Suatu hari rabu yang panas sekali sekitar 35
derajat Celsius ah gila..
Panas terik gersang tersangkut
pohon di atas mawar berduri yang indah nan pesona, semak belukar tak akan damai
tanpa kesetaraan ekonomi yang menghadang. Sebuah hari yang jarang kita temui, berseri
kembar tanggal 09 bulan 09 tahun 2009.
Sesuatu yang tak biasa terjadi
yang bertepatan dengan kelahiran presiden di negri yang alamnya rayanya kaya
tetapi hanya sekelompok kecil saja yang menikMATI kemakmuran itulah Indonesia.
Ada perayaan
ada kelahiran, kematian. Ada
penguasa dan ada pemberontak dalam kehidupan ini lebih menyenagkan kekuasaan. Sby
yang sialnya bertepatan pada hari ultah 9 9 9, hari yang tak biasa di
bandingkan dengan hari-hari sebelumnya dimana suasanya sepi menjadi semarak
dengan menumpuknya titik-titik kemacetan di jalan dengan memenuhi hasrat untuk
berbelanja. Mereka memulai ritual menyambuat hari raya ini dengan berbelanja,
sambut dengan konsumtif yeah membeli dengan berlebihan-lebihan itu akan membuat
hari raya menjadi hari yang penuh keceriaan dan membut kapitalisme ini terus
bernapas, di tengan ekonomi kapital yang sedang krisis
Hari raya ini memberi napas buatan untuk kapitalis segera bangkit
kembali ..ahh merayakan hari raya dengan konsumtif ..oh yeah baby. Bantu kapitalisme
yang sedang krisis ini segera mati. Ternyata kita malah memberi napas bantuan
kapitalisme dengan perayaan agama barunya yaitu konsumerisme.
Yang
selalu terjadi menjelang akhir ramadhan; harga cabe naik, barang-barang
kebutuhan pokok merangkak, pasar hiruk pikuk, orang-orang berjubel di
pusat-pusat pertokoan, terminal penuh, bandara antri, stasiun sesak,
lalu-lintas padat, jalur Pantura macet sekian kilometer, dan seterusnya.
Eforia..!
Eforia..!
Barangkali Indonesia adalah satu-satunya
negara yang punya tradisi mudik paling ramai. Hari raya di negara-negara lain
di rayakan dengan cara yang tidak sesibuk kita lakukan. Lebaran mungkin
dimaknai sebagai gong terakhir dari parade panjang ibadah puasa.
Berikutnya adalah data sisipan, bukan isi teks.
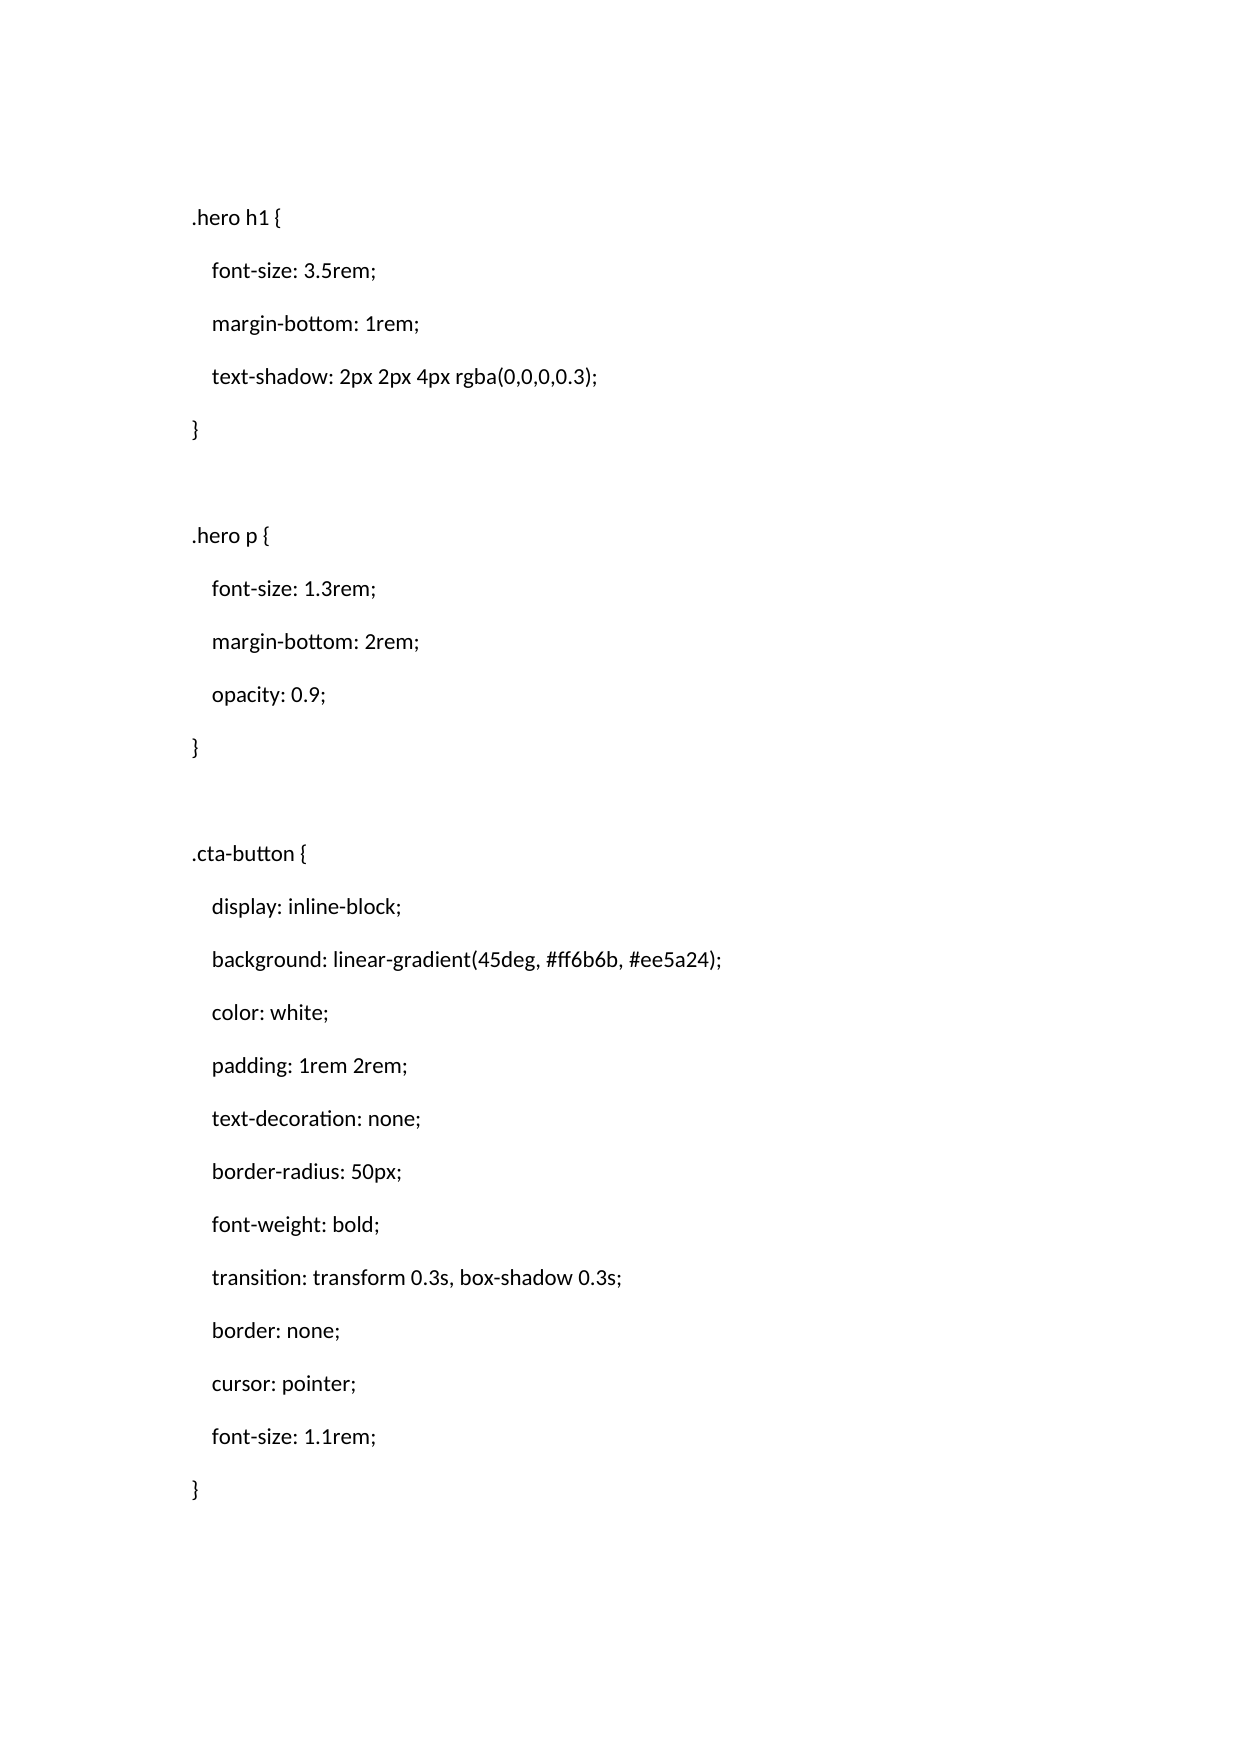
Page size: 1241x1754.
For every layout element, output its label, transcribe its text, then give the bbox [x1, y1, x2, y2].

text margin-bottom: 2rem; [150, 627, 1090, 655]
text border-radius: 50px; [150, 1157, 1090, 1185]
text } [150, 1476, 1090, 1503]
text font-size: 1.1rem; [150, 1422, 1090, 1451]
text .hero p { [150, 521, 1090, 549]
text font-size: 1.3rem; [150, 574, 1090, 602]
text } [150, 733, 1090, 761]
text text-shadow: 2px 2px 4px rgba(0,0,0,0.3); [150, 362, 1090, 390]
text transition: transform 0.3s, box-shadow 0.3s; [150, 1263, 1090, 1291]
text } [150, 415, 1090, 443]
text opacity: 0.9; [150, 680, 1090, 708]
text margin-bottom: 1rem; [150, 309, 1090, 337]
text font-size: 3.5rem; [150, 256, 1090, 284]
text text-decoration: none; [150, 1104, 1090, 1132]
text cursor: pointer; [150, 1369, 1090, 1397]
text .hero h1 { [150, 203, 1090, 231]
text background: linear-gradient(45deg, #ff6b6b, #ee5a24); [150, 945, 1090, 973]
text .cta-button { [150, 839, 1090, 867]
text color: white; [150, 998, 1090, 1026]
text padding: 1rem 2rem; [150, 1051, 1090, 1079]
text font-weight: bold; [150, 1210, 1090, 1238]
text display: inline-block; [150, 892, 1090, 920]
text border: none; [150, 1316, 1090, 1344]
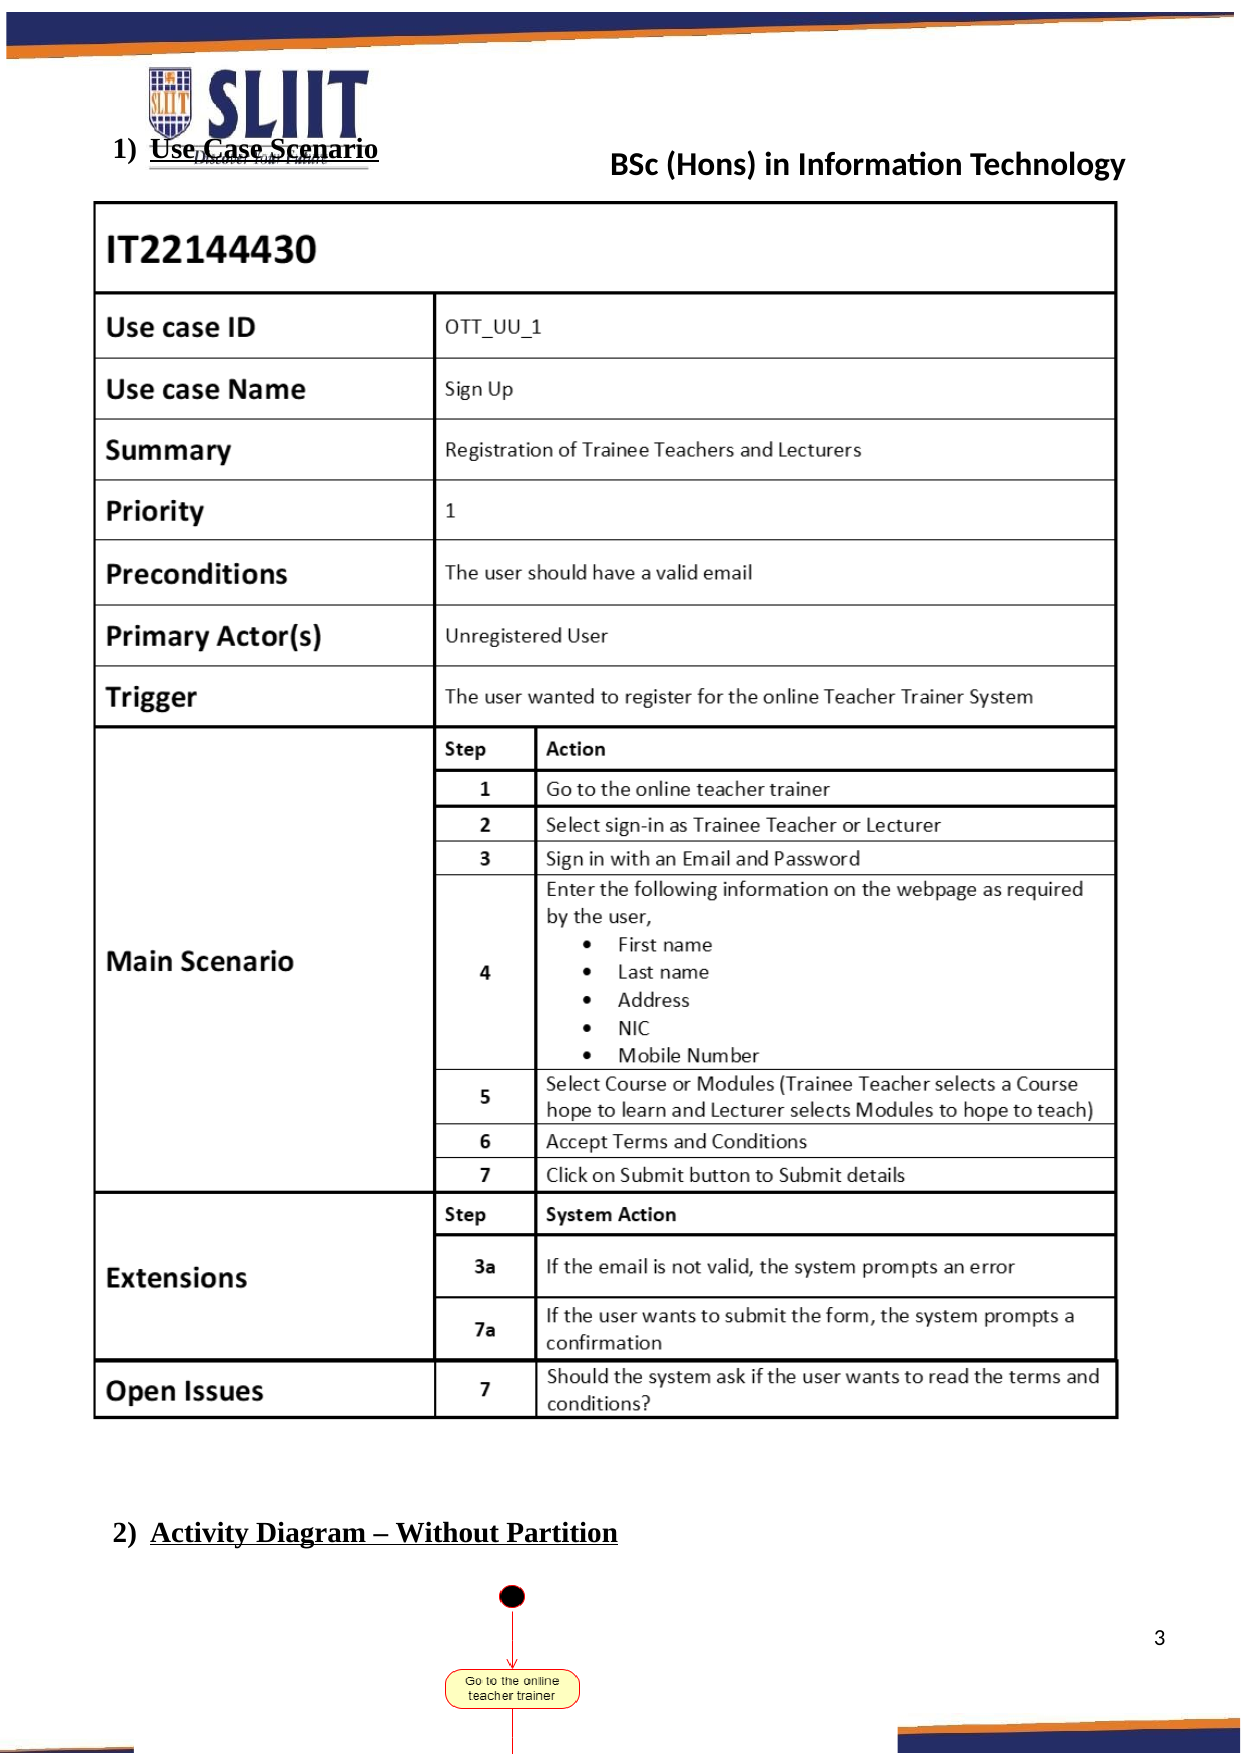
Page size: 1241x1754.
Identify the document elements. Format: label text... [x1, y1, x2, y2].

picture [6, 12, 1234, 170]
picture [75, 201, 1135, 1467]
picture [731, 164, 741, 170]
picture [671, 164, 678, 170]
picture [625, 164, 639, 170]
picture [702, 164, 710, 170]
picture [1005, 164, 1016, 170]
picture [788, 164, 799, 170]
picture [1081, 164, 1089, 170]
picture [1099, 164, 1114, 170]
picture [931, 164, 939, 170]
picture [1055, 164, 1063, 170]
picture [754, 164, 766, 170]
picture [889, 164, 902, 170]
picture [739, 164, 751, 170]
picture [988, 164, 1001, 170]
picture [839, 164, 847, 170]
list Use Case Scenario [112, 131, 1165, 164]
list Activity Diagram – Without Partition [112, 1515, 1165, 1548]
picture [960, 164, 976, 170]
picture [649, 164, 667, 170]
picture [0, 1581, 1241, 1754]
picture [858, 164, 866, 170]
Tetapi selalu ada eforia di hari
raya seolah ungkapan keterlepasan dari derita yang sebulan lamanya. Bahkan
hasrat yang dikekang selama sebulan itu keluar dalam bentuk konsumerisme tanpa
batas. Dan tanpa sadar kita melakukanya, ramai-ramai. Adakah itu
ekspresi ke-Fitri-an kita atau praktik kelarutan dalam budaya massa?
“Kembali kepada fitrah”.
Ungkapan itu menyiratkan bahwa ada lapisan-lapisan yang menutupi diri dan mata
hati kita. Akhirnya membuat kita tak lagi bisa melihat realitas dengan
kejernihan mata batin Ia seperti karat yang melapisi besi tua. Karat itu bermacam-macam,
misalnya, menumpuk kekayaan untuk kepentingan pribadi, meledakakn bom,
menggusur rakyat miskin, mengkonsumsi barang yang sesungguhnya tak
dibutuhkan, dan sebagainya. Singkatnya, kita kerapkali mengidentifikasikan diri
kita dengan sesuatu yang bukan kita. Karena itu yang kadang kita sebut “aku”
sesunguhnya adalah status itu, pretise itu, gengsi itu, jabatan itu, dan
popularitas itu.
Lepas dari Rutinitas
Hampir setiap orang tenggelam dalam putaran hari yang itu-itu saja. Kita seolah-olah seperti dipaksa oleh sebuah sistem yang akhirnya dirasakan sebagai sesuatu yang biasa dan alami. Tak ada ruang sedikit pun untuk menarik nafas panjang. Bagi kelas workaholic rutenya mungkin demikian; bangun pagi, berangkat kerja, istirahat dan makan siang, kerja lagi sampai sore, pulang kerumah, terjebak macet, sampai dirumah diujung magrib, lelah, makelove, tertidur, bangun pagi , berangkat kerja lagi, begitu seterusnya. Rutinitas itu berputar berbulan-bulan bahkan hingga bertahun-tahun. Semua itu tak bisa ditolak dalam kehidupan yang bertumpu pada ketepatan dan kepastian ala cara kerja sebuah mesin.
Ketenggelaman dalam kehidupan
banal yang demikian menjadikan kita semakin terkikis dari kedalaman jiwa.
Rutinitas yang banal itu membentuk kesadaran semu yang terkadang juga dianggap
sebagai identitas diri. Kesadaran yang dibentuk oleh kerutinan pasti akan
merepresi keinginan-keinginan terdalam yang biasanya disebut ‘makna’. Karena
rasionalitas kehidupan modern yang bertumpu pada cara kerja industri melahirkan
pola rutinitas layaknya mesin. Yang tidak sesuai dengan kemauan mesin silahkan
menyingkir atau terhempas.
Namun di dalam ketenggelaman
tersebut sebenarnya ada sesuatu yang menarik-narik untuk kembali pada
diri yang otentik. Rasa bosan yang kadang kita rasakan dan stress yang
kerap hingap merupakan bentuk-bentuk gejala dari panggilan jiwa ini. Tetapi tak
banyak orang yang betul-betul mendengarkanya dan memenuhi panggilanya. Bahkan
tidak jarang keinginan untuk kembali pada yang otentik itu justru
dimanipulasi lagi dengan mengumbar hasrat baru.
Konsumerisme terjadi bukan karena
barang yang dibeli benar-benar dibutuhkan, tetapi terutama karena barang itu
memberi rasa identitas terhadap pemiliknya. Kembali pada fitrah hakekatnya
adalah kembali pada diri yang otentik dengan melepaskan balutan-balutan hasrat
yang penuh tipu daya yang magis yang membius persepsi akan eksitensi.